Aslında evde olmak, ilk başlarda çok sıkıcıydı benim için. Hatta süt izinlerimi toplu almam, 3,5 ayda dönerim işe bile diyordum. Çünkü Arda genelde uyuyordu, çok zahmetli değildi ama çok küçük olduğu için pek dışarı da çıkarmak istemiyordum. Annem de her gün geldiği için ikimiz Arda uyurken oturup televizyondaki saçma sapan programları izliyorduk. Tabi zaman geçtikçe, Arda büyüdükçe işler değişmeye başladı. Gittikçe beni tanıyor, tepki veriyor, benim ona bağlandığım gibi o da bana bağlanıyordu. Bırakıp işe dönmenin zor olacağını hissetmeye başladım. Haftada mutlaka 2-3 kez dışarı çıkıp geziniyorduk. Hafta içi gezmenin ve alışveriş yapmanın ne kadar keyifli bir şey olduğunu gördüm. Yollar boş, otoparklar boş, mağazalar boş, her şey düzgün, yerli yerinde.. Elbette bu güzelliklerden vaz geçmek zor olacaktı :)

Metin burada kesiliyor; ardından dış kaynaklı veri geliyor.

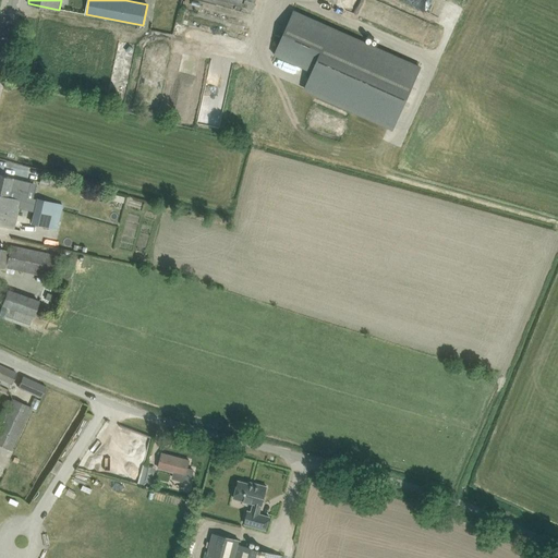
[(219,0),(253,9),(254,0),(219,0)]
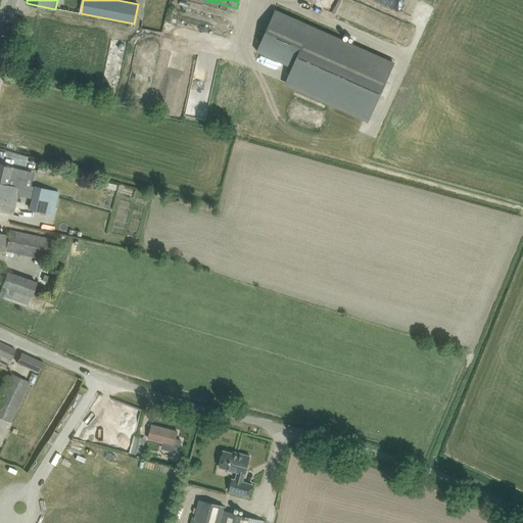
[(361,25),(396,38),(401,25),(355,7),(353,12),(364,16),(361,25)]
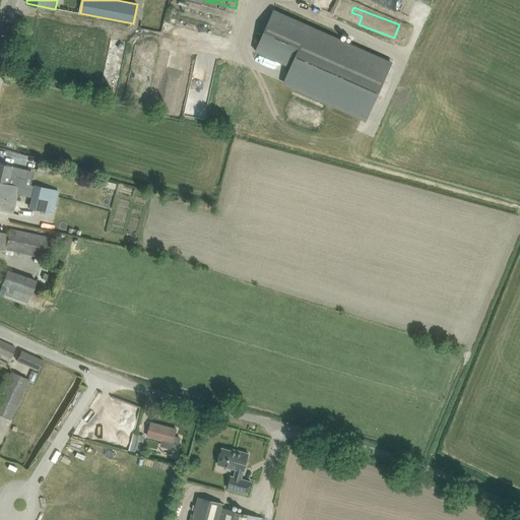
[(392,61),(274,9),(255,51),(291,66),(283,84),(366,121),(392,61)]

Ama bence evde olmanın en kötü yanı aralıksız yemek yeme isteği. Zaten emzirdiğim için sürekli bir açlık içerisindeydim. Annem de sağolsun ne kadar yemek programı varsa hepsini izlediği ve bana da izlettirdiği için, o yemekleri gürdükçe canımız bir şeyler çekiyordu. Sonra mutfağa girip bir şeyler yapıp oturup bir güzel afiyetle yiyorduk. Doğum kilolarından kurtulmak da hayal oluyordu böylece. Şimdi o dönemde paylaştığım fotoğrafları görünce bunu daha da iyi anlıyorum :)





Ondan sonra vay efendim ev hanımları neden 100 kg? Bütün gündüz kuşağını doldurursanız yemek programlarıyla, olacağı bu elbette. En bombası da önce yemek programında 3000 kalorili yemek tariflerini verip, arkasından yayınlanan kadın programında "zayıflama çayı" formülü vermeleri :)







Yalnız güzel yemek yapıyorum, kimse kusura bakmasın. Mutfağa pek girmem ama girdiğimde yaptığım şey de lezzetli olur yani, övünmek gibi olmasın :) İstediğiniz bir tarif varsa verebilirim de hani.. Gördüğünüz gibi 10 parmağımda 10 marifet. Hem yemek yapıyorum, hem dikiş dikiyorum, hem çocuk, hem de kariyer yapıyorum :) Sanırım kendimi yeterince övdüm, eğer benden hala nefret etmiyorsanız devam edebilirim..
İşte böyle.. Eğer çalışma hayatına alışıksanız evde olmak gerçekten zor. Şahsen bence "ev hanımlığı ve annelik" normal işimden daha zor. Keyifli noktaları var ama çoğunlukla kendinden çok fazla vermek demek. Hani meşhur laf var ya "yemedim yedirdim, giymedim giydirdim, saçımı süpürge ettim" diye.. Heh, işte aynen böyle olduğu için çok yıpratıcı. İçten içe insanın kafasını kurcalayan bir durum, neden bu kadar fedakarlık yapmak zorundayım ki diye. Ama kadın olmak sanırım tam da bu demek. Hele de çalışan anne olmak.. Çünkü siz kadın olarak hem işinizde,hem de evinizde çalışıyorken; hem evin, hem çocuğunuzun, hem de işinizin sorumluluğu üzerinizdeyken aslında eşiniz, erkek olarak sadece konuya bir yerlerinden dahil olabiliyor.

Elbette eşine, evde ve bebekle ilgili her şeyde çok yardımcı olan beylerimiz de var ama maalesef azınlıktalar :) Bu yazıyı okuyan bekar hatunlarımız için dileğimiz o azınlıktaki beylere denk gelmeleridir efendim.
Bitirirken, kahramanımız Arda' nın yaklaşık 4 aylıkken oyun halısını ve oyuncakları keşfetme anıyla sizeleri baş başa bırakıyorum. Sevgiler.